The AWARD team added 2 more to speak to integration and learning:
Objective 5: To facilitate the exchange of experience with other basins and especially catchments within the Limpopo Basin.
Objective 6: To ensure continuous reflective and collaborative processes that promote integration, synergies and coherency between the preceding objectives.
USAID: RESILIM B
USAID: RESILIM-B facilitates transboundary cooperation at a basin level to prevent further degradation of critical river ecosystems, to secure biodiversity and ecosystem services, and to support robust livelihoods in the Limpopo River basin. The five-year program supports the integrated water resources management objectives of the Limpopo Watercourse Commission (LIMCOM), which falls under the a sub-structure of the Southern African Development Community (SADC), by building the capacity and resilience of working with stakeholders from Botswana, Mozambique, South Africa and Zimbabwe.
USAID: RESILIM O
USAID: RESILIM O focuses on the Olifants River Basin and the way in which people living in South Africa and Mozambique depend on the Olifants and its contributing waterways. It aims to improve water security and resource management in support of the healthy ecosystems that support livelihoods and resilient economic development in the catchment. The 5-year program, involving the South African and Mozambican portions of the Olifants catchment, is being implemented by the Association for Water and Rural Development/
“USAID’s RESILIM O program aims to reduce the vulnerability of people and ecosystems through improved transboundary governance and management of natural resources. The program is grounded in a grassroots approach to understanding the systemic causes of vulnerability, including climate vulnerability, and a promoting new ways of thinking and acting to promote integrated water and biodiversity management.”
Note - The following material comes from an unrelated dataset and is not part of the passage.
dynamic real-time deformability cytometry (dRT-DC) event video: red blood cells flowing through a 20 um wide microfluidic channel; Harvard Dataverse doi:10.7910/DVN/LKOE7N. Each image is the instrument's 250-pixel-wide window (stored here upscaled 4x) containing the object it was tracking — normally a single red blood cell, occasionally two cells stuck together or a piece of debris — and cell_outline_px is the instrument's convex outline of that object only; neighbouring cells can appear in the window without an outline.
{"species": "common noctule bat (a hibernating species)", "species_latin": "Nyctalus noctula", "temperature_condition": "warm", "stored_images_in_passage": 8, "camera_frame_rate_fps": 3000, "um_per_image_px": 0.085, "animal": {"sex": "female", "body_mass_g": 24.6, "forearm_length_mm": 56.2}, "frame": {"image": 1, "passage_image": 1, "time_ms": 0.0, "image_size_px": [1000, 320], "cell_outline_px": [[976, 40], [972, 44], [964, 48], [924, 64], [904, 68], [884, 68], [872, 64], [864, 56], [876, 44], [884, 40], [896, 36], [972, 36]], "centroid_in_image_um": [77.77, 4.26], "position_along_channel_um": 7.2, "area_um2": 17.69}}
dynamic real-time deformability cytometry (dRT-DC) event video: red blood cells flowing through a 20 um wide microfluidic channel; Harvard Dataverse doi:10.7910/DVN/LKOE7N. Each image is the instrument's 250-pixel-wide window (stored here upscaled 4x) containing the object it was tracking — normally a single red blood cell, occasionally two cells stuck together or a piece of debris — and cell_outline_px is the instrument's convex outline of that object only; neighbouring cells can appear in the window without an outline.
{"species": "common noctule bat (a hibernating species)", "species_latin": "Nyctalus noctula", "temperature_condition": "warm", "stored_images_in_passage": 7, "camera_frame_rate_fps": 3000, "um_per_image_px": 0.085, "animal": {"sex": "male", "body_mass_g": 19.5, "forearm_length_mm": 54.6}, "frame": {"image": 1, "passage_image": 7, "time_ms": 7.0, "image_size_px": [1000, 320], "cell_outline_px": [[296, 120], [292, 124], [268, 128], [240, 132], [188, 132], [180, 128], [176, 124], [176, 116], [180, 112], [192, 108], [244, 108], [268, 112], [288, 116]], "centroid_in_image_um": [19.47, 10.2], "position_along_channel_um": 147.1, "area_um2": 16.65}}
At AWARD, we recognize that the natural world’s resources are limited and undergoing rapid depletion and transformation. We know that current practices of use and management are inadequate to deal with the rapid changes and challenges we’re facing.
Our approach has always been one that involves thinking across disciplines, boundaries and systems. We have a record of designing practical interventions to address the vulnerability of people and ecosystems and merge considerations from both environmental and social perspectives.
We specialize in participatory, research-based project implementation aimed at addressing issues of sustainability, inequity, and poverty by building natural-resource management competence and supporting sustainable water-based livelihoods. Our work helps provide a foundation for robust development policy and practice in South Africa that can stand up to an increasingly complex world.
Our innovative work with USAID: RESILIM O involves not only quality science studies towards developing an inter-disciplinary assessment of the Olifants but also an engagement with the socio-political context of the catchment. The realm of politics and scarce resources is fraught with complexity and we know that change is mediated in deeply social and political processes. Our focus on systems thinking and social learning are key innovations of this project, designed to institutionalize integrated, resilience-based practices in the Olifants River Basin.
It calls on people and organizations working in the water and biodiversity sectors, community members, traditional authorities, farmers, the mining sector, research institutions, local and national government and other interested and affected parties to be part of a process to develop a more resilient Olifants River Basin.